Obama boasted that he brought in more than $6 million online in the 24 hours after the last votes were cast on Super Tuesday, Feb. 5. And Texas Rep. Ron Paul’s Republican presidential campaign also reported raising more than $6 million in a single December day.
Unlike the Clinton campaign — which also indicated it raised $4 million after both Super Tuesday and the March 4 primaries — Obama and Paul on their websites displayed tickers of sorts keeping a running tally of contributions received in real time during their respective fundraising surges.
Even then, it was impossible to independently vouch for the accuracy of such counters.

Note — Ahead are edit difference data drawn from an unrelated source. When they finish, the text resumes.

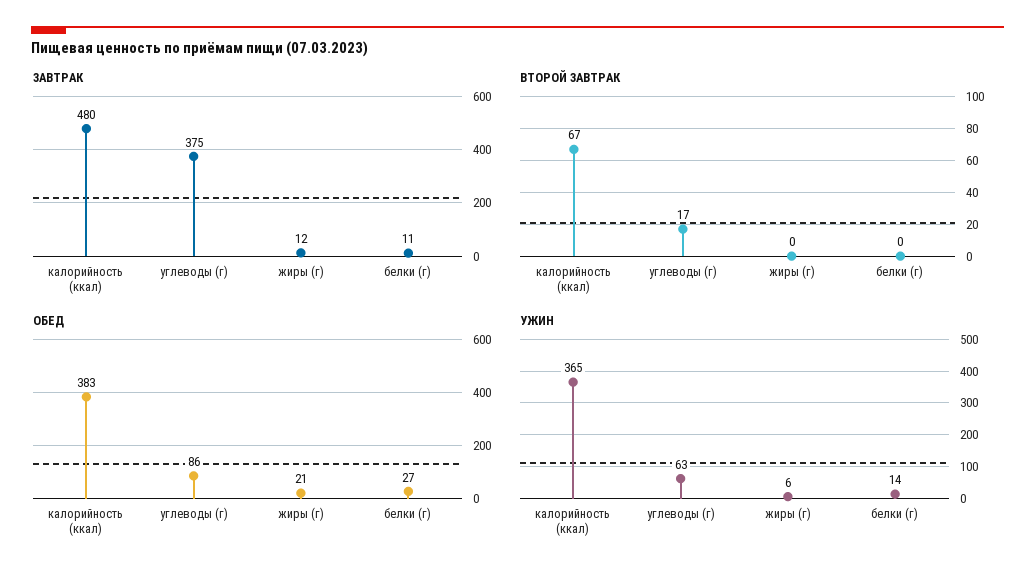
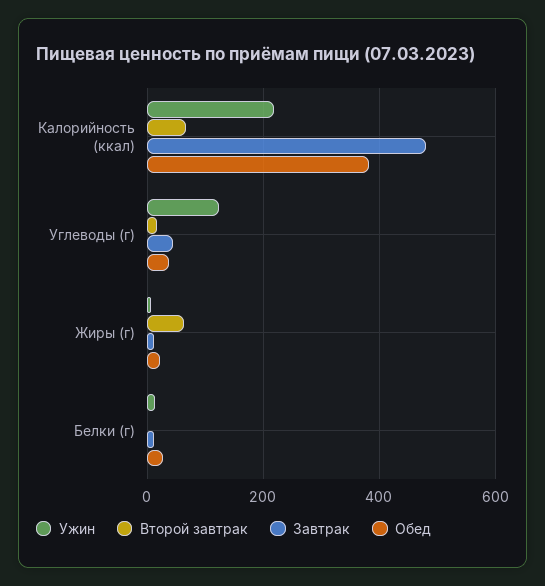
  {
    "ЗАВТРАК": {
      "калорийность (ккал)": 480,
-     "углеводы (г)": 375,
+     "углеводы (г)": 40,
      "жиры (г)": 12,
      "белки (г)": 11
    },
    "ВТОРОЙ ЗАВТРАК": {
      "калорийность (ккал)": 67,
      "углеводы (г)": 17,
-     "жиры (г)": 0,
+     "жиры (г)": 60,
      "белки (г)": 0
    },
    "ОБЕД": {
      "калорийность (ккал)": 383,
-     "углеводы (г)": 86,
+     "углеводы (г)": 40,
      "жиры (г)": 21,
      "белки (г)": 27
    },
    "УЖИН": {
-     "калорийность (ккал)": 365,
+     "калорийность (ккал)": 220,
-     "углеводы (г)": 63,
+     "углеводы (г)": 120,
      "жиры (г)": 6,
      "белки (г)": 14
    }
  }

Obama aides in March admitted that a different ticker, which counted the total number of donors to the campaign, was inaccurate because of a technical glitch.
Joe Trippi, who managed the pioneering 2004 Democratic presidential campaign of Howard Dean, which took online fundraising to a new level, acknowledged that there were times the campaign would estimate daily fundraising tallies — based on online fundraising rates and how much it believed it had received through the mail in yet-to-be counted checks — so it could release figures to major newspapers before deadlines.
“Yeah, that happened, but it was around the very edges,” he said, adding that usually their estimates ended up short of the actual tally.
Trippi, who managed former North Carolina Sen. John Edwards’ 2008 Democratic presidential campaign and is neutral in the Obama-Clinton battle, said he doesn’t believe Clinton — or any other candidate — would fudge numbers.
“I don’t know of a campaign that’s really done that, because the danger is you do have to report and sooner or later you’d get caught,” he said.
Either way, by midda Thursday, it no longer mattered. The media had moved on. And the Clinton campaign was already pitching a next-day story that would keep the $10 million day in the news by explaining how its online strategy paved the way for the boom.
Ben Smith contributed to this report.